Insurance Coverage and Bad Faith

What’s a Coverage Defense? The 11th Circuit Addresses Coverage Defenses under FL Claims Administration Statute

What’s a Coverage Defense? The 11th Circuit Addresses Coverage Defenses under FL Claims Administration Statute

When coverage is at issue, the interplay between a policy’s language and an insurer’s duties under the Claims Administration Statute, Florida Statute Section 627.426, becomes a key factor in claims handling for insurers. In EmbroidMe.com, Inc. v.

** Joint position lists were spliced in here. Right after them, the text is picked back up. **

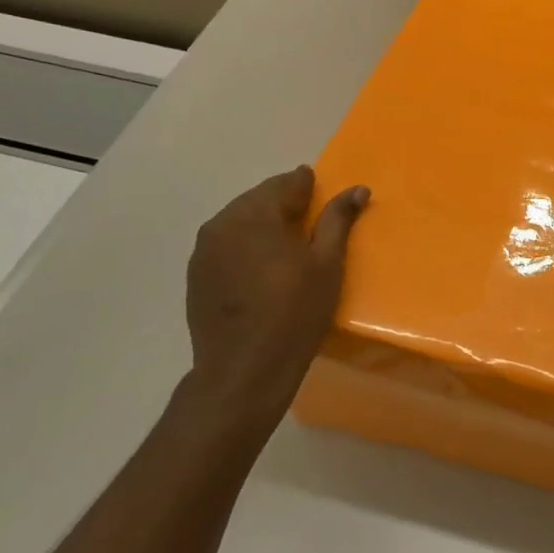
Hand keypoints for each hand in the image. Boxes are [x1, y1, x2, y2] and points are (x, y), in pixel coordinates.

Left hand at [184, 166, 369, 433]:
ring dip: (263, 223)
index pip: (288, 183)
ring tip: (285, 248)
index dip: (309, 186)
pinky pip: (225, 242)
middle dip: (285, 203)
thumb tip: (358, 189)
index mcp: (258, 214)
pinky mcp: (196, 271)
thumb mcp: (327, 264)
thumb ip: (338, 220)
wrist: (244, 369)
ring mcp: (204, 248)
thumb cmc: (295, 313)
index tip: (323, 197)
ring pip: (240, 218)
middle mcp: (224, 221)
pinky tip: (260, 268)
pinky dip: (245, 243)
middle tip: (310, 226)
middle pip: (261, 197)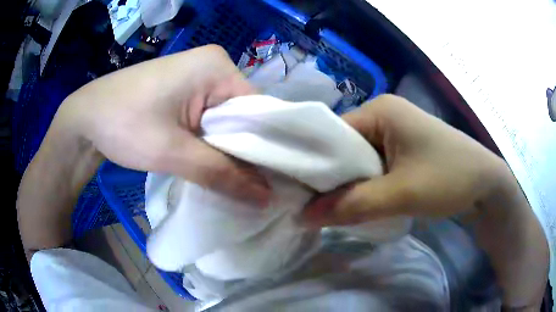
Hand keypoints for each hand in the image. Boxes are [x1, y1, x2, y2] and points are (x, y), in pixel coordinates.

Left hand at [60, 45, 269, 205]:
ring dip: (226, 150)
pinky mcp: (186, 90)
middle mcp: (214, 66)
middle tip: (253, 188)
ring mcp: (199, 76)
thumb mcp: (172, 152)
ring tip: (233, 181)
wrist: (85, 117)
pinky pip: (210, 119)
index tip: (271, 182)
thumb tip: (266, 198)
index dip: (264, 148)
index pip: (258, 110)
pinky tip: (210, 163)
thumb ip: (221, 174)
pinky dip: (211, 143)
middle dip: (244, 152)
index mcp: (217, 66)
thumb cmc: (123, 124)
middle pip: (243, 115)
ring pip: (226, 120)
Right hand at [304, 94, 507, 224]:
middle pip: (344, 146)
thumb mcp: (400, 194)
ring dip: (350, 184)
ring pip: (359, 159)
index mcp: (380, 110)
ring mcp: (395, 132)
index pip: (332, 133)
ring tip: (333, 208)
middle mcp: (384, 115)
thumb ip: (352, 206)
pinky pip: (374, 166)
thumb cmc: (449, 179)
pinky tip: (360, 202)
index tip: (299, 193)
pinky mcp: (403, 150)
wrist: (487, 186)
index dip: (314, 163)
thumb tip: (304, 218)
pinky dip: (365, 185)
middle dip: (332, 177)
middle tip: (314, 206)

Travelers Property Casualty Company of America, 845 F.3d 1099 (11th Cir. 2017), the Eleventh Circuit recently discussed the roles – and timing – of reservations of rights letters as they pertain to coverage defenses and policy exclusions.

The Facts

In EmbroidMe.com, an insured was sued for copyright infringement.  Although EmbroidMe had insurance that provided coverage for this type of claim, it did not immediately report the claim to its insurance company. Instead, EmbroidMe retained its own attorney and litigated the case for over eighteen months. EmbroidMe finally notified its insurer of the litigation, and tendered the claim for defense and indemnification, after incurring attorneys’ fees and costs in excess of $400,000.

The insurer sent a reservation of rights letter to EmbroidMe forty-two days after it received notice of the claim. The letter stated that the insurer would provide a defense in the lawsuit, but made clear that it would not reimburse the insured for the attorney’s fees and costs it incurred before providing notice of the claim. The insurer ultimately settled the case on behalf of EmbroidMe, while reiterating its position that it would not reimburse EmbroidMe for the pre-tender fees and costs.

EmbroidMe later sued the insurer for breach of contract, seeking reimbursement of the pre-tender attorney’s fees and costs totaling over $400,000. In seeking summary judgment, the insurer relied on its policy language, which stated that “no insured will, except at that insured’s own cost, voluntarily make a payment, assume any obligation, or incur any expense, other than for first aid, without our consent.” (emphasis added). Further, the policy provided that the insurer will pay “[a]ll reasonable expenses incurred by the insured at our request to assist us in the investigation or defense of the claim or ‘suit’ . . . .” (emphasis added).

EmbroidMe contended that the insurer was estopped from relying on the policy’s clear language, because the insurer’s reservation of rights letter was untimely pursuant to Florida’s Claims Administration Statute, Fla. Stat. § 627.426. That statute provides that a liability insurer shall not be permitted to deny coverage based on a particular coverage defense unless “[w]ithin 30 days after the liability insurer knew or should have known of the coverage defense, written notice of reservation of rights to assert a coverage defense is given to the named insured . . . .” Fla. Stat. § 627.426(2)(a). 

In this case, the insurer did not send a reservation of rights letter until forty-two days after it received notice of the claim. EmbroidMe therefore argued that the insurer was estopped from denying payment of the pre-tender fees and costs. 

As noted above, the notification requirement of the Claims Administration Statute applies only to a “coverage defense,” which is a defense to coverage that would otherwise exist. Under Florida law, this statute had already been interpreted to not apply to policy exclusions. See AIU Ins. Co. v. Block Marina Inv., Inc., 544 So. 2d 998 (Fla. 1989). So, for example, an insurer’s failure to raise the intentional acts exclusion in a timely reservation of rights letter would not preclude the insurer from relying on that exclusion to deny coverage. 

The Eleventh Circuit found that “the policy provision here precluding reimbursement for litigation expenses incurred by an insured without the prior consent of the insurer falls within the exclusion category, not the coverage defense classification.” Accordingly, the Claims Administration Statute was inapplicable and the insurer’s failure to issue a reservation of rights letter within thirty days could not create coverage where none otherwise existed. 

Not a Coverage Defense

The ultimate takeaway from this case is that policy language stating that “no insured will . . . incur any expense . . . without our consent” should be interpreted as an exclusion, and not a coverage defense. As a comparison, classic examples of coverage defenses—which may be waived if rights are not reserved within thirty days after the liability insurer knew or should have known of the coverage defense —include late notice and lack of cooperation.

As a matter of best practices, insurers should send all reservation of rights letters—even those only citing potential policy exclusions—to insureds within thirty days of claim notice. By doing so, insureds cannot use the Claims Administration Statute as leverage in arguing that a potential defense may have been waived.